Another advantage of the tape is best shown, again, in reference to FIGS. 6 and 7. The two top layers 74 of the layers of tape shown in superposition in FIG. 6 are shown in vertical alignment. As the tape is wound onto the reel periodically such an alignment does occur. A requirement of the lugs 47 consequently is that they do not nest, once they become aligned in superposition as shown in FIG. 6. The wall 51 of each of the lugs is formed up, perpendicular to the plane of the tape. In FIG. 7, two layers of the tape 33 are shown in coincident superposition on the reel. Flanges 81 of the reel 75 vertically align each subsequent layer on top of the preceding layer of tape as the tape is wound onto the reel. Consequently, an upper point 82 of the lug of the lower layer comes to rest against a base portion 83 of the lug in the upper layer. Lateral restraint of the layers of tape between the flanges 81 of the reel 75 prevents a lateral displacement of the various tape layers with respect to each other. Consequently, the two vertically aligned lugs on the two adjacent layers of tape wound onto the reel cannot seat into each other thereby damaging the beams 15 of the chip 11 mounted to the pedestal shown in the upper layer. Of course, if a slight amount of nesting took place, the features extending from the pedestal in the upper layer would begin to nest in the recess 67 formed by the pedestal in the lower layer so that even in case of a small amount of nesting the chip 11 mounted to a respective one of the pedestals 47 remains protected.
While the invention has been described with respect to handling beam-lead chips such as beam-lead integrated circuits, it should be understood that various modifications and changes can be made to the specific embodiment described without departing from the spirit and scope of the invention. For example, in the described embodiment, the beam leads are mounted onto the planar surface 37 thus becoming exposed to direct contact with the substrate 26 during the bonding operation.

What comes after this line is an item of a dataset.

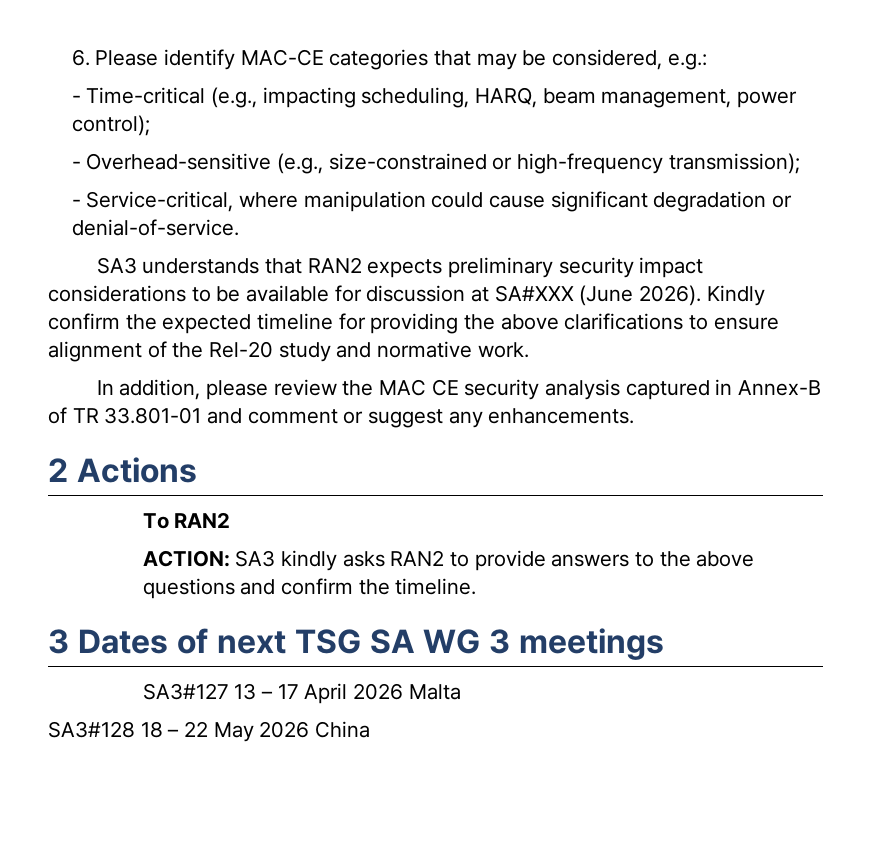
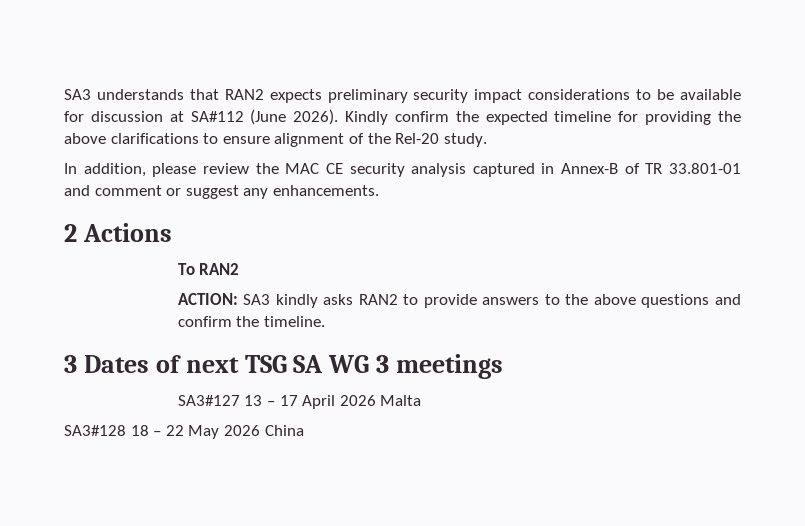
[71,49,707,70] [71,87,798,108] [71,115,150,136] [71,153,800,174] [71,191,793,212] [71,219,239,236] 6. Please identify MAC-CE categories that may be considered, e.g.: // - Time-critical (e.g., impacting scheduling, HARQ, beam management, power control); // - Overhead-sensitive (e.g., size-constrained or high-frequency transmission); // - Service-critical, where manipulation could cause significant degradation or denial-of-service. // -> (64, 94) none
[494,285,574,302] SA#XXX -> [190,111,244,122] SA#112
[278,341,529,362] study and normative work. -> [443,133,487,147] study.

While in the described embodiment the chip itself remains protected in the aperture of the pedestal, it is conceivable that for other chips, such as beamless chips, which may be bonded by other than thermocompression bonding, the entire chip may be mounted on top of a pedestal such as the pedestal 34. And, then, again, the height of the pedestal may be varied, or may be even eliminated altogether. However, in making such changes it should be kept in mind that the total height of the lugs extending from the surface opposite that to which the articles are mounted, exceeds the total height of any pedestal plus the thickness or height of that portion of the articles extending beyond the surface 37 of the pedestals. Therefore, it must be realized, that other changes and modifications can be made within the scope and spirit of this invention. The invention is to be limited only by the scope of the appended claims.